Kleinkunst statt Kontrolle

Seit zehn Jahren arbeitet der Tränenpalast ohne Subventionen. Doch bald wird die ehemalige Grenzabfertigungshalle von der Bahn an die Stadt übertragen. Dann will man sich selbst kaufen

von FRIEDERIKE GRÄFF

Als Prince vor sechs Jahren überraschend im Tränenpalast spielte, versuchte die ausgeschlossene Presse, durch die Ventilatorenschächte zu fotografieren. Auch Herbert Grönemeyer und Otto Waalkes wollten den Kollegen sehen. Aber sie waren den Sicherheitsleuten unbekannt. Marcus Herold half ihnen über den Notauseingang hinein.

Vor zehn Jahren hat Herold, damals Videoproduzent, den Tränenpalast in der ehemaligen Grenzabfertigungsstelle eingerichtet. Musik und Kleinkunst statt Geldumtausch und Zollinquisition. Nina Hagen kam, der alte Georg Kreisler, der eigentlich gediegenere Auftrittsorte gewohnt war, und Tito Puente. Marcus Herold erzählt, wie nervös der Tonmann war, als Tuente nicht zur Tonprobe erschien, der große Tuente, der seit zwanzig Jahren keine Tonproben mehr machte. Das ist heute Herolds letzte Anekdote. Neben ihm sitzt Karsten Borsdorf, der designierte Verwaltungsdirektor des Tränenpalastes.

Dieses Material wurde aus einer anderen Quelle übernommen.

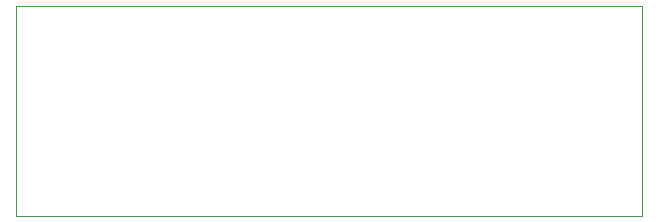
<source format=gm1>
G04 #@! TF.GenerationSoftware,KiCad,Pcbnew,9.0.2*
G04 #@! TF.CreationDate,2025-06-13T02:03:27-04:00*
G04 #@! TF.ProjectId,farlock3,6661726c-6f63-46b3-932e-6b696361645f,v01*
G04 #@! TF.SameCoordinates,Original*
G04 #@! TF.FileFunction,Profile,NP*
%FSLAX46Y46*%
G04 Gerber Fmt 4.6, Leading zero omitted, Abs format (unit mm)*
G04 Created by KiCad (PCBNEW 9.0.2) date 2025-06-13 02:03:27*
%MOMM*%
%LPD*%
G01*
G04 APERTURE LIST*
G04 #@! TA.AperFunction,Profile*
%ADD10C,0.100000*%
G04 #@! TD*
G04 APERTURE END LIST*
D10*
X129921000Y-144780000D02*
X129921000Y-127000000D01*
X129921000Y-127000000D02*
X182880000Y-127000000D01*
X182880000Y-144780000D02*
X129921000Y-144780000D01*
X182880000Y-127000000D02*
X182880000Y-144780000D01*
M02*

</source>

Es geht es nicht nur um die große Vergangenheit, es geht auch um die finanzielle Zukunft des Kulturhauses. „Die Spielstätte funktioniert subventionsfrei“, sagt Herold. Er sei „sehr optimistisch, dass wir hier noch weitere zehn Jahre Kulturprogramm machen“. Ein Drittel davon sind Konzerte, zwei Drittel Gastspiele von Kabarettisten und Kleinkünstlern. Aber finanzielle Hilfe wünscht man sich künftig doch. „Wir hoffen auf eine Neuverteilung der Subventionsgelder in naher Zukunft“, meint Herold. Schließlich habe der Tränenpalast mit seinen 35 Mitarbeitern, davon 15 festen, bislang kaum Anträge auf Kulturförderung gestellt. Über Firmenveranstaltungen konnte man sich finanzieren. Auch das, was sich nicht rentiert: junge Musik und junges Theater. Der unbestuhlte Raum eigne sich besonders für experimentelle Kunst.

Neu und schwierig ist die Situation, weil derzeit ein Restitutionsverfahren für den Tränenpalast nebst Grundstück läuft. In naher Zukunft wird die bisherige Eigentümerin, die Deutsche Bahn, den gesamten Komplex an das Land Berlin zurückgeben müssen. Den möchte der Tränenpalast dann kaufen. Borsdorf, der künftige Finanzdirektor, hat „ein gutes Gefühl“ und verweist auf die guten Beziehungen zum Kultursenat. Aber derzeit sind weder Zeitpunkt noch Preis dieses Geschäftes bekannt.

Sicher ist nur, dass der Winter kalt ist im Tränenpalast. „Das Gebäude ist absolut baufällig. Es gibt keine Wärmedämmung, und die Scheiben fangen an zu springen“, sagt Herold.